I don’t need to believe in god, however, to help others. There is no prerequisite of belief for being moral. Otherwise you’d have to be accusing every non-Christian in the history of the world of being inherently immoral.

Anonymous Coward says:

Over here in the Netherlands, we have basically 2 groups of ISPs:

Telecom (ADSL)
Television (Cable)

There are cable companies that have started serving internet connections over their existing cable network, ever since 1996 I think, maybe even before then. Over time they improved throughput of the network, going from 16 KB/s up / 180 KB/s down in 1998 to 5 Mbps up and 100 Mbps down right now. Over the years they included Telephony to their services as well, and now you can get an all in one package with TV, Radio, Internet and Telephone.

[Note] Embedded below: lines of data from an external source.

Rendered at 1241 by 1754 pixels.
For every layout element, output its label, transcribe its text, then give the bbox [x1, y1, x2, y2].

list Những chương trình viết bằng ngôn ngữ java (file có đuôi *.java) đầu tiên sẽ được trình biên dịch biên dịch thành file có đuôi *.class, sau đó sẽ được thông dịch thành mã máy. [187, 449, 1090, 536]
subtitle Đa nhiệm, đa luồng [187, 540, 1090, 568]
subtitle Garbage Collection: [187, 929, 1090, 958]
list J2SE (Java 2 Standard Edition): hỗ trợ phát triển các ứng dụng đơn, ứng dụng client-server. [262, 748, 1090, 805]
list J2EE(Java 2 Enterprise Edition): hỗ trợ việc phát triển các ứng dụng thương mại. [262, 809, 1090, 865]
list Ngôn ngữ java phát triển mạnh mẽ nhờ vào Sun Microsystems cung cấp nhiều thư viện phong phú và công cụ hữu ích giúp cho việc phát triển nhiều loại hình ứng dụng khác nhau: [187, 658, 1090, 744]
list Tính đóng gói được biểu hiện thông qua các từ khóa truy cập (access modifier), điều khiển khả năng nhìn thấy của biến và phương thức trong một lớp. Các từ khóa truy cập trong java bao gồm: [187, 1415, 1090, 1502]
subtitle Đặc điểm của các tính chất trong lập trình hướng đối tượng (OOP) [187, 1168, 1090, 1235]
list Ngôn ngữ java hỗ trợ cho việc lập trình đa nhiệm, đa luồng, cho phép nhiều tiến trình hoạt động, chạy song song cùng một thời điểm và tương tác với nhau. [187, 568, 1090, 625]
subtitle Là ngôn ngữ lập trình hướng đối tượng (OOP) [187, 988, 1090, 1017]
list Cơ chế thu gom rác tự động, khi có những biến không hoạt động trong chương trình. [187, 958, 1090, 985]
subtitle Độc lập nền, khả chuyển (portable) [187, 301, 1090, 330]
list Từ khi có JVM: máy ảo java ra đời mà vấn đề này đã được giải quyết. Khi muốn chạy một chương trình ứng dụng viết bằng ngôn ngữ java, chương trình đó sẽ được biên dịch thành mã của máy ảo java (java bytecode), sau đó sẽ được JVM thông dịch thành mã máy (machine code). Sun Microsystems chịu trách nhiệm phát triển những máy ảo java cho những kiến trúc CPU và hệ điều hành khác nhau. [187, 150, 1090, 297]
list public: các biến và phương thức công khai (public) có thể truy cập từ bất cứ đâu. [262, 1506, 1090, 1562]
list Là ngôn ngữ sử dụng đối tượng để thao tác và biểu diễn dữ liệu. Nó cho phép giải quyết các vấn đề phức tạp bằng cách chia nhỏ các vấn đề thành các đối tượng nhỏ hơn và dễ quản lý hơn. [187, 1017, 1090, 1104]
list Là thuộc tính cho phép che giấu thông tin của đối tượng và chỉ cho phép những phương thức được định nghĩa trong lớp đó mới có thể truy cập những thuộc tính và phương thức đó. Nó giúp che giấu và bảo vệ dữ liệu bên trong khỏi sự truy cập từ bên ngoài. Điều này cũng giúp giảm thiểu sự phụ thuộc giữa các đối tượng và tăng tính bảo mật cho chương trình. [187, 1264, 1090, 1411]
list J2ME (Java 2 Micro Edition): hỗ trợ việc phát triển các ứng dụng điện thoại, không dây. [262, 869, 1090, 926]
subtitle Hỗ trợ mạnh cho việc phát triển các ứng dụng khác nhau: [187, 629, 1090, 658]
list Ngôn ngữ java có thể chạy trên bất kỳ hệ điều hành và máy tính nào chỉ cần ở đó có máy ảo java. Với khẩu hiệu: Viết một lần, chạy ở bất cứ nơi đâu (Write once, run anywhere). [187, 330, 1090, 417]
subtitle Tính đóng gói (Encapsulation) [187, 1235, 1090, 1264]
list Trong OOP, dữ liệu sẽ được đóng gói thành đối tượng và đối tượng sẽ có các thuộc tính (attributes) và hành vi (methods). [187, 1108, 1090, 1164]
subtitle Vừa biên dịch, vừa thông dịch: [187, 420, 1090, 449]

There are Telecom companies that started with Telephone lines, to which they added Internet, and in the last few years also digital Television. Some even provide these services over optic fiber straight into your home: 50-100 Mbit even 500 Mbit connections are available to consumers now.

You can’t tell me that if they can make deals with these all-in-one providers to broadcast HBO over cable, they can’t include a special package for the internet.
(recently HBO has made deals with at least 18 ISPs here, cable and telecom, but one big cable company is missing so far). Let customers log on to a streaming server hosted by the provider, much like they host news groups already, and allow customers (who opt in to the extra paid subscription) to use those streaming servers.

That way Customers pay extra, like they would for a regular HBO expansion on their cable subscription. Cable/telecom companies keep their deals with HBO.
HBO distributes to the ISPs, ISPs take care of distribution over their own networks.

I’m sure they can come up with a good system that could serve both TV and Computer/Tablet streaming, and would allow for view on demand, pay per view, caching on tablets to view on the move, etc..

The only reason I can come up with why it hasn’t been done already is because it’s too much of a risk to invest with all the piracy going on? I’ll admit, I download because I’m “forced into it”, and I don’t like it one bit. I have to wait months sometimes even a year before content is available here. If it becomes available at all, because some stuff just never makes it over the puddle, even though I’m sure I’m not the only one interested in watching it.

The only people who wouldn’t be happy with it would be the dutch commercial networks, as they still buy TV series from foreign networks to show here, as the Dutch don’t make enough content to fill up all that time. But I wouldn’t mind a few Dutch networks dying off.. some of them just show reality crap and bought shows, they don’t really add anything of value anyways.

I’d prefer a decent dependable service from a legitimate company over torrents every day of the week.